Where is death, there is life. I believe Doctrine or any slowly dying project can be saved - by just a system setup.
"Where you are the best, there is no one to learn from, so you stop."
If Symfony would be the only framework, there would be no other choice, everyone would be using it. And Symfony would have no motivation to be better (better than who?).
I think Fabien was aware of that, so he wrote a series Create your own framework... on top of the Symfony2 Components in 2012, which promoted using only components of Symfony to create an own framework. So Laravel was made on top of Symfony components.
Now these 2 frameworks are pushing industry standard like never before. Awesome to watch!
There is no more powerful motivation than competition. Moreover in man's worlds. Missing one? Create one!
I see Symfony, Laravel and many huge projects using this pattern and I am profiting a lot from it. After ~8 years in open-source, I've tried too (don't judge, just try for yourself) and it's the best! Trust me.
Having Doctrine (or any other project) split in over 20 repositories requires a lot of work.
Now each repository:
- has own coding standard (if any)
- is tested on different database versions
- relies on the hope that new change won't break other 19 packages
- has different maintainer signature and standards
That's how you spend more work on maintenance than on feature very easily.
The last thing that might turn it to the right direction is Dependency Injection via Constructor, also called autowiring. In many projects I see, while consulting big companies, this pattern would save them from 20-30 % complexity they have now (when used properly). Just by using it from the start.
1,5 year ago, I sent a pull-request for a simple thing - having modular filters. It is actually just a single-service constructor injection implementation. Huge problem to integrate. And there is a lot more static code like
new SomeService that could be easily resolved with this.
I miss an evolution with Doctrine. When some packages are stuck for 2-3 years in one place, there is probably already a better replacement. Either on Packagist or in your mind.

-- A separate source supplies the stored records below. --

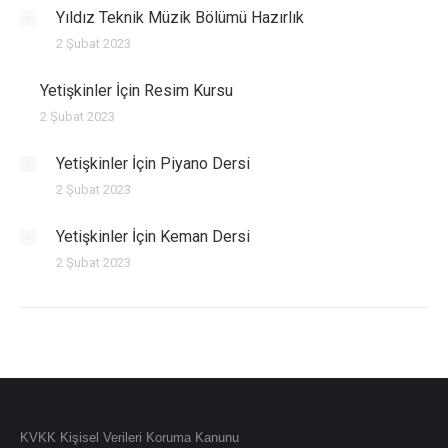
Yıldız Teknik Müzik Bölümü Hazırlık
2 Şubat 2023
Yetişkinler İçin Resim Kursu
2 Şubat 2023
Yetişkinler İçin Piyano Dersi
2 Şubat 2023
Yetişkinler İçin Keman Dersi
2 Şubat 2023
KVKK Kişisel Verileri Koruma Kanunu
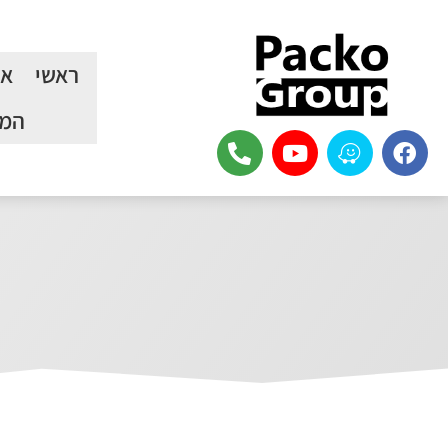
ראשי
או
המכ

As I mentor and coach teams to write better code with less work, I'd go against my own beliefs by putting a vendor lock-in their applications.
That's why I'm dropping support for my Zenify packages built for Doctrine.
- Zenify/DoctrineFixtures - use nettrine/fixtures or Nelmio/Alice instead
- Zenify/DoctrineExtensionsTree - use nettrine/extensions instead
- Zenify/DoctrineMigrations - use phinx or nettrine/migrations instead
When you take a step back, you realize, all this can happen to your project too. I recommend taking some time to reflect, where your project goes and what is the reason - you, company or project's system?
What do you think? Do you see prosperity? Or alternatives like NextrasORM or Atlas ORM? Or even different pattern than ORM? Let me know. My knowledge is very limited and I'd be happy to learn something new. Thank you!